La tensión entre idealismo y pragmatismo siempre ha impregnado los debates sobre la política exterior norteamericana. El electorado y el ‘establishment’ en Estados Unidos parece haber aprendido la lección de Iraq y, a pesar de contar todavía con centenares de bases en el extranjero y estar involucrado en seis guerras a día de hoy, es posible que su política exterior del futuro sea más realista, limitada y adaptada a un mundo fragmentado en el que no puede estar en todos los lugares todo el tiempo. Ese es el dilema eterno de Estados Unidos: alcanzar el equilibrio entre sus ambiciones y la realidad; no retirarse por completo del mundo, pero no pecar de intervencionismo.
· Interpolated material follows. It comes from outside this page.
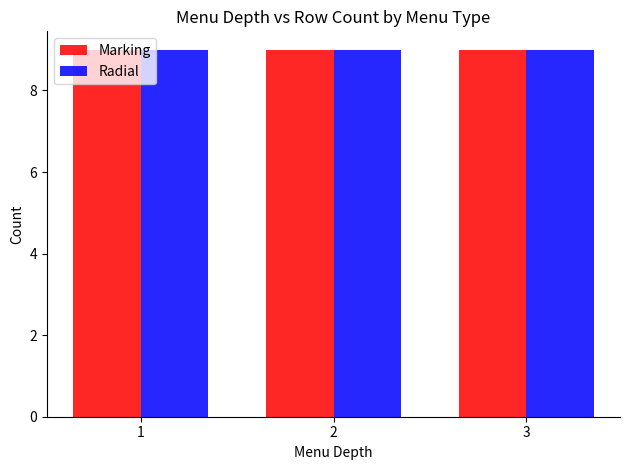

Where is Radial nearest to the value 6?

3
Ambas posturas son en última instancia perjudiciales para sus intereses y su propia población.

John Quincy Adams, sexto presidente norteamericano, declaró en 1821 que América “no va al exterior, en búsqueda de monstruos que destruir”. Doscientos años después, y tras décadas de guerras en las que Estados Unidos se embarcó con el fin de acabar con un sinfín de monstruos amenazantes, existen indicios de que su política exterior está ajustándose al deseo de Adams. El futuro dirá si la retirada de Afganistán se queda en un mero símbolo o si realmente Estados Unidos está dispuesto a repensar su rol en el mundo, uno más discreto y acorde con sus capacidades. El complejo industrial-militar, sobre el que ya avisó Eisenhower en los años 50, sigue teniendo una gran influencia en el día a día en Washington. Aun así, hay motivos para suponer que la era de las ‘forever wars’ y de América ejerciendo de policía global ha tocado a su fin. Ahora son varios policías los que patrullan el planeta, y Estados Unidos debe actuar en consecuencia.